Estados Unidos y Rusia acaban de suscribir un nuevo acuerdo de reducción de armas nucleares continuando con el proceso reiniciado en 1991 luego del desmoronamiento de la Unión Soviética. Éste se ha producido en el singular marco de la nueva postura nuclear norteamericana orientada a lograr, en el largo plazo, la eliminación total de esas armas, a priorizar medidas contra la proliferación nuclear y a combatir el terrorismo vinculado a la materia.
Si bien el acuerdo con Rusia es una continuación del proceso de desarme iniciado con la Unión Soviética, éste es considerado como un parteaguas.
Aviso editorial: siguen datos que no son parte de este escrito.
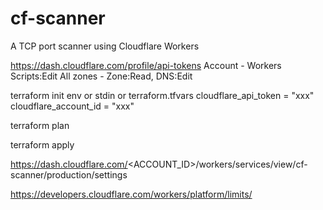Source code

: # cf-scanner
A TCP port scanner using Cloudflare Workers



https://dash.cloudflare.com/profile/api-tokens
Account - Workers Scripts:Edit
All zones - Zone:Read, DNS:Edit

terraform init
env or stdin or terraform.tfvars
cloudflare_api_token = "xxx"
cloudflare_account_id = "xxx"

terraform plan

terraform apply

https://dash.cloudflare.com/<ACCOUNT_ID>/workers/services/view/cf-scanner/production/settings


https://developers.cloudflare.com/workers/platform/limits/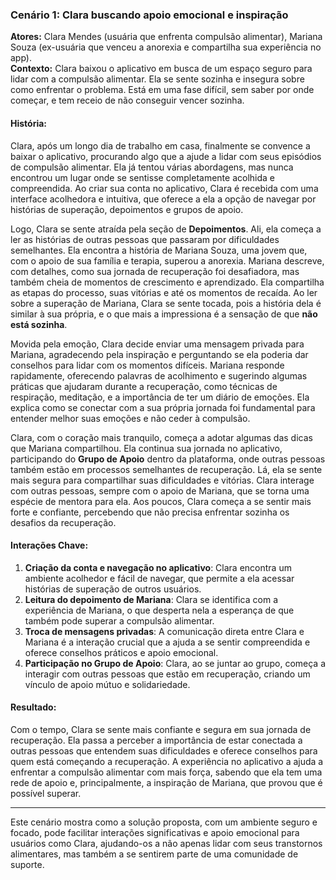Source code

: 
### Cenário 1: Clara buscando apoio emocional e inspiração

**Atores:** Clara Mendes (usuária que enfrenta compulsão alimentar), Mariana Souza (ex-usuária que venceu a anorexia e compartilha sua experiência no app).  
**Contexto:** Clara baixou o aplicativo em busca de um espaço seguro para lidar com a compulsão alimentar. Ela se sente sozinha e insegura sobre como enfrentar o problema. Está em uma fase difícil, sem saber por onde começar, e tem receio de não conseguir vencer sozinha.  

#### História:

Clara, após um longo dia de trabalho em casa, finalmente se convence a baixar o aplicativo, procurando algo que a ajude a lidar com seus episódios de compulsão alimentar. Ela já tentou várias abordagens, mas nunca encontrou um lugar onde se sentisse completamente acolhida e compreendida. Ao criar sua conta no aplicativo, Clara é recebida com uma interface acolhedora e intuitiva, que oferece a ela a opção de navegar por histórias de superação, depoimentos e grupos de apoio.

Logo, Clara se sente atraída pela seção de **Depoimentos**. Ali, ela começa a ler as histórias de outras pessoas que passaram por dificuldades semelhantes. Ela encontra a história de Mariana Souza, uma jovem que, com o apoio de sua família e terapia, superou a anorexia. Mariana descreve, com detalhes, como sua jornada de recuperação foi desafiadora, mas também cheia de momentos de crescimento e aprendizado. Ela compartilha as etapas do processo, suas vitórias e até os momentos de recaída. Ao ler sobre a superação de Mariana, Clara se sente tocada, pois a história dela é similar à sua própria, e o que mais a impressiona é a sensação de que **não está sozinha**.

Movida pela emoção, Clara decide enviar uma mensagem privada para Mariana, agradecendo pela inspiração e perguntando se ela poderia dar conselhos para lidar com os momentos difíceis. Mariana responde rapidamente, oferecendo palavras de acolhimento e sugerindo algumas práticas que ajudaram durante a recuperação, como técnicas de respiração, meditação, e a importância de ter um diário de emoções. Ela explica como se conectar com a sua própria jornada foi fundamental para entender melhor suas emoções e não ceder à compulsão.

Clara, com o coração mais tranquilo, começa a adotar algumas das dicas que Mariana compartilhou. Ela continua sua jornada no aplicativo, participando do **Grupo de Apoio** dentro da plataforma, onde outras pessoas também estão em processos semelhantes de recuperação. Lá, ela se sente mais segura para compartilhar suas dificuldades e vitórias. Clara interage com outras pessoas, sempre com o apoio de Mariana, que se torna uma espécie de mentora para ela. Aos poucos, Clara começa a se sentir mais forte e confiante, percebendo que não precisa enfrentar sozinha os desafios da recuperação.

#### Interações Chave:
1. **Criação da conta e navegação no aplicativo**: Clara encontra um ambiente acolhedor e fácil de navegar, que permite a ela acessar histórias de superação de outros usuários.
2. **Leitura do depoimento de Mariana**: Clara se identifica com a experiência de Mariana, o que desperta nela a esperança de que também pode superar a compulsão alimentar.
3. **Troca de mensagens privadas**: A comunicação direta entre Clara e Mariana é a interação crucial que a ajuda a se sentir compreendida e oferece conselhos práticos e apoio emocional.
4. **Participação no Grupo de Apoio**: Clara, ao se juntar ao grupo, começa a interagir com outras pessoas que estão em recuperação, criando um vínculo de apoio mútuo e solidariedade.

#### Resultado:
Com o tempo, Clara se sente mais confiante e segura em sua jornada de recuperação. Ela passa a perceber a importância de estar conectada a outras pessoas que entendem suas dificuldades e oferece conselhos para quem está começando a recuperação. A experiência no aplicativo a ajuda a enfrentar a compulsão alimentar com mais força, sabendo que ela tem uma rede de apoio e, principalmente, a inspiração de Mariana, que provou que é possível superar.

---

Este cenário mostra como a solução proposta, com um ambiente seguro e focado, pode facilitar interações significativas e apoio emocional para usuários como Clara, ajudando-os a não apenas lidar com seus transtornos alimentares, mas também a se sentirem parte de uma comunidade de suporte.
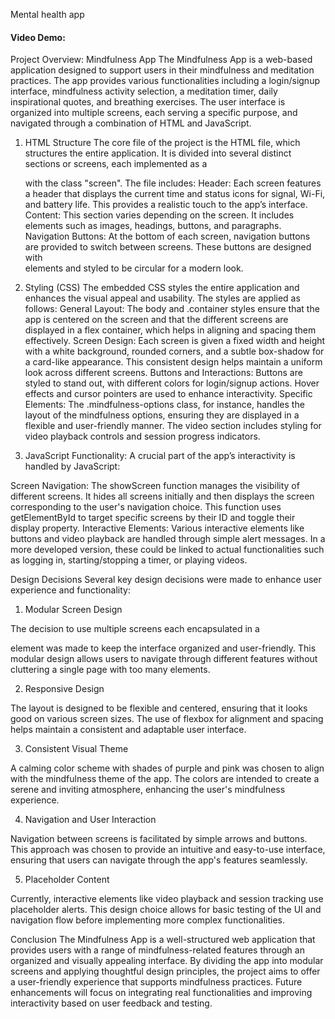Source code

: Mental health app 
#### Video Demo:  <URL HERE>
Project Overview: Mindfulness App
The Mindfulness App is a web-based application designed to support users in their mindfulness and meditation practices. The app provides various functionalities including a login/signup interface, mindfulness activity selection, a meditation timer, daily inspirational quotes, and breathing exercises. The user interface is organized into multiple screens, each serving a specific purpose, and navigated through a combination of HTML and JavaScript.


1. HTML Structure
The core file of the project is the HTML file, which structures the entire application. It is divided into several distinct sections or screens, each implemented as a <div> with the class "screen". The file includes: Header: Each screen features a header that displays the current time and status icons for signal, Wi-Fi, and battery life. This provides a realistic touch to the app’s interface.
Content: This section varies depending on the screen. It includes elements such as images, headings, buttons, and paragraphs.
Navigation Buttons: At the bottom of each screen, navigation buttons are provided to switch between screens. These buttons are designed with <div> elements and styled to be circular for a modern look.

3. Styling (CSS)
The embedded CSS styles the entire application and enhances the visual appeal and usability. The styles are applied as follows:
General Layout: The body and .container styles ensure that the app is centered on the screen and that the different screens are displayed in a flex container, which helps in aligning and spacing them effectively.
Screen Design: Each screen is given a fixed width and height with a white background, rounded corners, and a subtle box-shadow for a card-like appearance. This consistent design helps maintain a uniform look across different screens.
Buttons and Interactions: Buttons are styled to stand out, with different colors for login/signup actions. Hover effects and cursor pointers are used to enhance interactivity.
Specific Elements: The .mindfulness-options class, for instance, handles the layout of the mindfulness options, ensuring they are displayed in a flexible and user-friendly manner. The video section includes styling for video playback controls and session progress indicators.
4. JavaScript Functionality: A crucial part of the app’s interactivity is handled by JavaScript:

Screen Navigation: The showScreen function manages the visibility of different screens. It hides all screens initially and then displays the screen corresponding to the user's navigation choice. This function uses getElementById to target specific screens by their ID and toggle their display property.
Interactive Elements: Various interactive elements like buttons and video playback are handled through simple alert messages. In a more developed version, these could be linked to actual functionalities such as logging in, starting/stopping a timer, or playing videos.

Design Decisions
Several key design decisions were made to enhance user experience and functionality:

1. Modular Screen Design

The decision to use multiple screens each encapsulated in a <div> element was made to keep the interface organized and user-friendly. This modular design allows users to navigate through different features without cluttering a single page with too many elements.

2. Responsive Design

The layout is designed to be flexible and centered, ensuring that it looks good on various screen sizes. The use of flexbox for alignment and spacing helps maintain a consistent and adaptable user interface.

3. Consistent Visual Theme

A calming color scheme with shades of purple and pink was chosen to align with the mindfulness theme of the app. The colors are intended to create a serene and inviting atmosphere, enhancing the user's mindfulness experience.

4. Navigation and User Interaction

Navigation between screens is facilitated by simple arrows and buttons. This approach was chosen to provide an intuitive and easy-to-use interface, ensuring that users can navigate through the app's features seamlessly.

5. Placeholder Content

Currently, interactive elements like video playback and session tracking use placeholder alerts. This design choice allows for basic testing of the UI and navigation flow before implementing more complex functionalities.

Conclusion
The Mindfulness App is a well-structured web application that provides users with a range of mindfulness-related features through an organized and visually appealing interface. By dividing the app into modular screens and applying thoughtful design principles, the project aims to offer a user-friendly experience that supports mindfulness practices. Future enhancements will focus on integrating real functionalities and improving interactivity based on user feedback and testing.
Y lo es no tanto por su carácter post Guerra Fría sino debido a la magnitud del “corte” acordado (30% ó de 2200 a 1500 cabeza nucleares cada uno además de una limitación de las partes al despliegue de hasta 700 vehículos portadores). Aunque existan dudas sobre cómo se implementa y se calcula esa reducción, Estados Unidos y Rusia consideran que han restablecido una etapa de cooperación en esta materia que puede trasladarse a otras áreas.
Si ello otorga al acuerdo una especial connotación estratégica, ésta se incrementa si se considera que la primera potencia considera ahora ese compromiso como el primer paso “real” hacia el objetivo de un mundo sin armas nucleares y liberado del miedo remanente de la Guerra Fría. Se enfatiza el término “real”, porque anteriores presidentes norteamericanos plantearon, en plena Guerra Fría, ese objetivo aunque en términos “nominales” (Ronald Reagan, por ejemplo).
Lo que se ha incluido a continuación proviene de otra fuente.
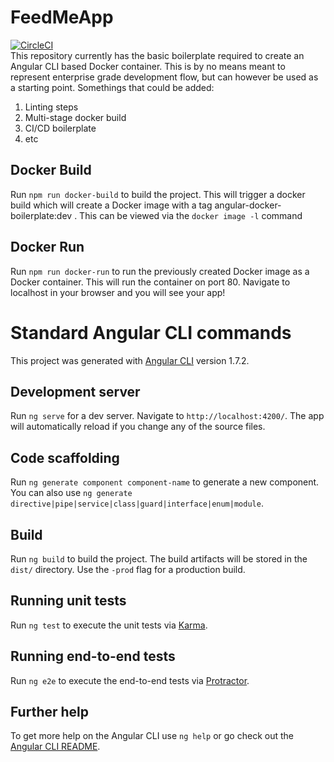 # FeedMeApp
[![CircleCI](https://circleci.com/gh/project-feed-me/feed-me-ui.svg?style=svg)](https://circleci.com/gh/project-feed-me/feed-me-ui)
</br>
This repository currently has the basic boilerplate required to create an Angular CLI based Docker container.  This is by no means meant to represent enterprise grade development flow, but can however be used as a starting point.  Somethings that could be added:

1. Linting steps
2. Multi-stage docker build
3. CI/CD boilerplate
4. etc

## Docker Build

Run `npm run docker-build` to build the project. This will trigger a docker build which will create a Docker image with a tag angular-docker-boilerplate:dev .  This can be viewed via the `docker image -l` command 

## Docker Run 

Run `npm run docker-run` to run the previously created Docker image as a Docker container.  This will run the container on port 80.  Navigate to localhost in your browser and you will see your app!

# Standard Angular CLI commands
This project was generated with [Angular CLI](https://github.com/angular/angular-cli) version 1.7.2.

## Development server

Run `ng serve` for a dev server. Navigate to `http://localhost:4200/`. The app will automatically reload if you change any of the source files.

## Code scaffolding

Run `ng generate component component-name` to generate a new component. You can also use `ng generate directive|pipe|service|class|guard|interface|enum|module`.

## Build

Run `ng build` to build the project. The build artifacts will be stored in the `dist/` directory. Use the `-prod` flag for a production build.

## Running unit tests

Run `ng test` to execute the unit tests via [Karma](https://karma-runner.github.io).

## Running end-to-end tests

Run `ng e2e` to execute the end-to-end tests via [Protractor](http://www.protractortest.org/).

## Further help

To get more help on the Angular CLI use `ng help` or go check out the [Angular CLI README](https://github.com/angular/angular-cli/blob/master/README.md).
Sin embargo, si a ese antecedente se agrega el hecho de que la primera potencia considera aún que mientras ese objetivo no se logre mantendrá una capacidad de disuasión nuclear suficiente, no pareciera emerger de ese planteamiento una novedad sustantiva. Pero sí la hay.
La novedad consiste en que esa estrategia es complementada por el abandono norteamericano del eventual recurso a esas armas contra Estados que no las tuvieran en el caso de ataque con consecuencias potencialmente catastróficas. Esta última postura se planteó durante la Administración Bush luego del ataque terrorista del 11 de setiembre del 2001 como consecuencia del incierto escenario emergente y de las “nuevas amenazas” implícitas en él. Esa postura amplió extraordinariamente la discrecionalidad norteamericana para el uso de armas nucleares de alcance intermedio o de carácter táctico. El abandono de esa postura libera de esa amenaza a todos los Estados no nucleares sin excepción, obliga al empleo de armas convencionales para casos de retaliación en caso de que Estados Unidos sea atacado por armas no nucleares de alto poder destructivo y marca un retorno, en apariencia, a la vieja doctrina de disuasión pero con capacidades más reducidas.
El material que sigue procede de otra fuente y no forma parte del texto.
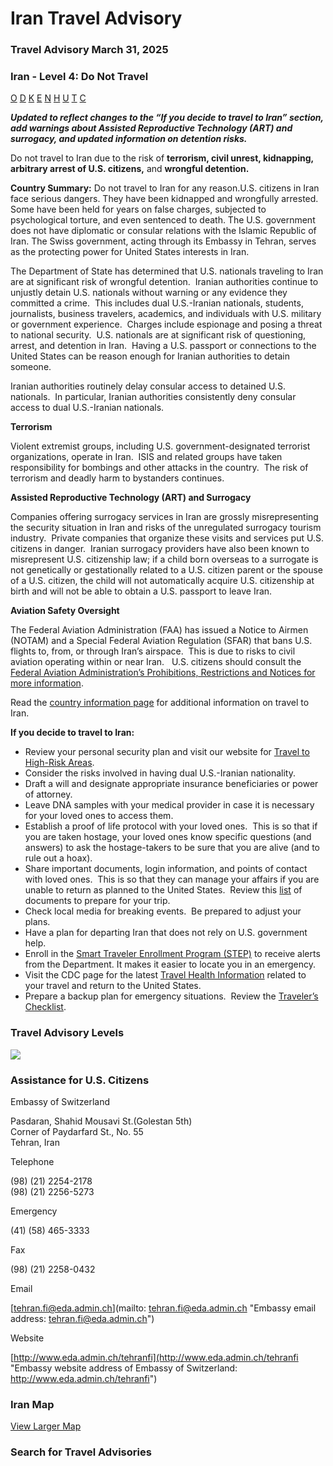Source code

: # Iran Travel Advisory

### Travel Advisory March 31, 2025

### Iran - Level 4: Do Not Travel

[O](javascript:void(0); "Tool Tip: Other")
[D](javascript:void(0); "Tool Tip: Wrongful Detention")
[K](javascript:void(0); "Tool Tip: Kidnap and Hostage")
[E](javascript:void(0); "Tool Tip: Event")
[N](javascript:void(0); "Tool Tip: Disaster")
[H](javascript:void(0); "Tool Tip: Health")
[U](javascript:void(0); "Tool Tip: Civil Unrest")
[T](javascript:void(0); "Tool Tip: Terrorism")
[C](javascript:void(0); "Tool Tip: Crimes")

***Updated to reflect changes to the “If you decide to travel to Iran” section, add warnings about Assisted Reproductive Technology (ART) and surrogacy, and updated information on detention risks.***

Do not travel to Iran due to the risk of **terrorism, civil unrest, kidnapping, arbitrary arrest of U.S. citizens,** and **wrongful detention.**

**Country Summary:** Do not travel to Iran for any reason.U.S. citizens in Iran face serious dangers. They have been kidnapped and wrongfully arrested. Some have been held for years on false charges, subjected to psychological torture, and even sentenced to death. The U.S. government does not have diplomatic or consular relations with the Islamic Republic of Iran. The Swiss government, acting through its Embassy in Tehran, serves as the protecting power for United States interests in Iran.

The Department of State has determined that U.S. nationals traveling to Iran are at significant risk of wrongful detention.  Iranian authorities continue to unjustly detain U.S. nationals without warning or any evidence they committed a crime.  This includes dual U.S.-Iranian nationals, students, journalists, business travelers, academics, and individuals with U.S. military or government experience.  Charges include espionage and posing a threat to national security.  U.S. nationals are at significant risk of questioning, arrest, and detention in Iran.  Having a U.S. passport or connections to the United States can be reason enough for Iranian authorities to detain someone.

Iranian authorities routinely delay consular access to detained U.S. nationals.  In particular, Iranian authorities consistently deny consular access to dual U.S.-Iranian nationals.

**Terrorism**

Violent extremist groups, including U.S. government-designated terrorist organizations, operate in Iran.  ISIS and related groups have taken responsibility for bombings and other attacks in the country.  The risk of terrorism and deadly harm to bystanders continues.

**Assisted Reproductive Technology (ART) and Surrogacy**

Companies offering surrogacy services in Iran are grossly misrepresenting the security situation in Iran and risks of the unregulated surrogacy tourism industry.  Private companies that organize these visits and services put U.S. citizens in danger.  Iranian surrogacy providers have also been known to misrepresent U.S. citizenship law; if a child born overseas to a surrogate is not genetically or gestationally related to a U.S. citizen parent or the spouse of a U.S. citizen, the child will not automatically acquire U.S. citizenship at birth and will not be able to obtain a U.S. passport to leave Iran.

**Aviation Safety Oversight**

The Federal Aviation Administration (FAA) has issued a Notice to Airmen (NOTAM) and a Special Federal Aviation Regulation (SFAR) that bans U.S. flights to, from, or through Iran’s airspace.  This is due to risks to civil aviation operating within or near Iran.   U.S. citizens should consult the [Federal Aviation Administration’s Prohibitions, Restrictions and Notices for more information](https://www.faa.gov/air_traffic/publications/us_restrictions).

Read the [country information page](https://travel.state.gov/content/travel/en/international-travel/International-Travel-Country-Information-Pages/Iran.html) for additional information on travel to Iran.

**If you decide to travel to Iran:**

* Review your personal security plan and visit our website for [Travel to High-Risk Areas](https://travel.state.gov/content/travel/en/international-travel/before-you-go/travelers-with-special-considerations/high-risk-travelers.html).
* Consider the risks involved in having dual U.S.-Iranian nationality.
* Draft a will and designate appropriate insurance beneficiaries or power of attorney.
* Leave DNA samples with your medical provider in case it is necessary for your loved ones to access them.
* Establish a proof of life protocol with your loved ones.  This is so that if you are taken hostage, your loved ones know specific questions (and answers) to ask the hostage-takers to be sure that you are alive (and to rule out a hoax).
* Share important documents, login information, and points of contact with loved ones.  This is so that they can manage your affairs if you are unable to return as planned to the United States.  Review this [list](https://travel.state.gov/content/travel/en/international-travel/before-you-go/travelers-checklist.html) of documents to prepare for your trip.
* Check local media for breaking events.  Be prepared to adjust your plans.
* Have a plan for departing Iran that does not rely on U.S. government help.
* Enroll in the [Smart Traveler Enrollment Program (STEP)](https://step.state.gov/) to receive alerts from the Department. It makes it easier to locate you in an emergency.
* Visit the CDC page for the latest [Travel Health Information](https://wwwnc.cdc.gov/travel/destinations/list) related to your travel and return to the United States.
* Prepare a backup plan for emergency situations.  Review the [Traveler’s Checklist](https://travel.state.gov/content/travel/en/international-travel/before-you-go/travelers-checklist.html).

### Travel Advisory Levels

[![](/content/dam/NEWTravelAssets/images/travel-levelv2.svg)](/content/travel/en/international-travel/before-you-go/about-our-new-products.html "Travel Advisory Levels")

### Assistance for U.S. Citizens

Embassy of Switzerland

Pasdaran, Shahid Mousavi St.(Golestan 5th)  
Corner of Paydarfard St., No. 55  
Tehran, Iran

Telephone

(98) (21) 2254-2178  
(98) (21) 2256-5273

Emergency

(41) (58) 465-3333

Fax

(98) (21) 2258-0432

Email

[tehran.fi@eda.admin.ch](mailto: tehran.fi@eda.admin.ch "Embassy email address: tehran.fi@eda.admin.ch")

Website

[http://www.eda.admin.ch/tehranfi](http://www.eda.admin.ch/tehranfi "Embassy website address of Embassy of Switzerland: http://www.eda.admin.ch/tehranfi")

### Iran Map

[View Larger Map](https://travelmaps.state.gov/TSGMap/?extent=36.002763708,24.994586402,69.248215608,39.658665765 "Map of Iran")



### Search for Travel Advisories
Aunque este cambio otorgará al balance de armas convencionales un nuevo rol, el hecho es que el Presidente Obama implementa el contenido de la política anunciada en Praga en abril del año pasado y, al hacerlo, da paso a la lucha contra la proliferación y el terrorismo nucleares como “nueva” prioridad.
Aunque ésta ya estaba también expresamente establecida en las diversas versiones de la “estrategia de seguridad” elaboradas por el Departamento de Defensa durante la Administración Bush, el hecho es que ahora ésta va acompañada de una nueva iniciativa diplomática para reforzar el cumplimiento del Tratado de No Proliferación y lograr, alrededor suyo, un nuevo consenso global (una de cuyas referencias es la cumbre de seguridad nuclear que se lleva a cabo en Washington entre el 12 y 13 de abril en la que estarán representados más de 40 Estados).
Esa reunión y la nueva posición norteamericana probablemente destaquen, además de la necesidad de ejercer presión para que potencias como Irán y Corea del Norte no incrementen su capacidad nuclear, el requerimiento de que no emerjan, de manera descontrolada, nuevas potencias nucleares con capacidad de hacer uso de armas nucleares. Si bien ese objetivo está en el interés colectivo siempre que las potencias nucleares progresen efectivamente en su propio desarme (lo que está francamente en cuestión), éste no debe inhibir el acceso al desarrollo y uso pacífico de la energía nuclear por potencias que hoy carecen de ella.
El Perú, cuyas fuentes de energía no son ilimitadas, está (o debería estar) interesado en acceder a ese tipo de energía mediante la cooperación internacional y el aprovisionamiento del material necesario de fuentes seguras (como podría ser un organismo inter o trasnacional que satisfaga esa demanda) al tiempo que cumple con sus obligaciones en el marco del Tratado de No Proliferación. Para plantearlo debió concurrir a la cumbre de Washington. Si no lo ha hecho, debe subsanar esa ausencia con el desarrollo internacionalmente coordinado de una política al respecto.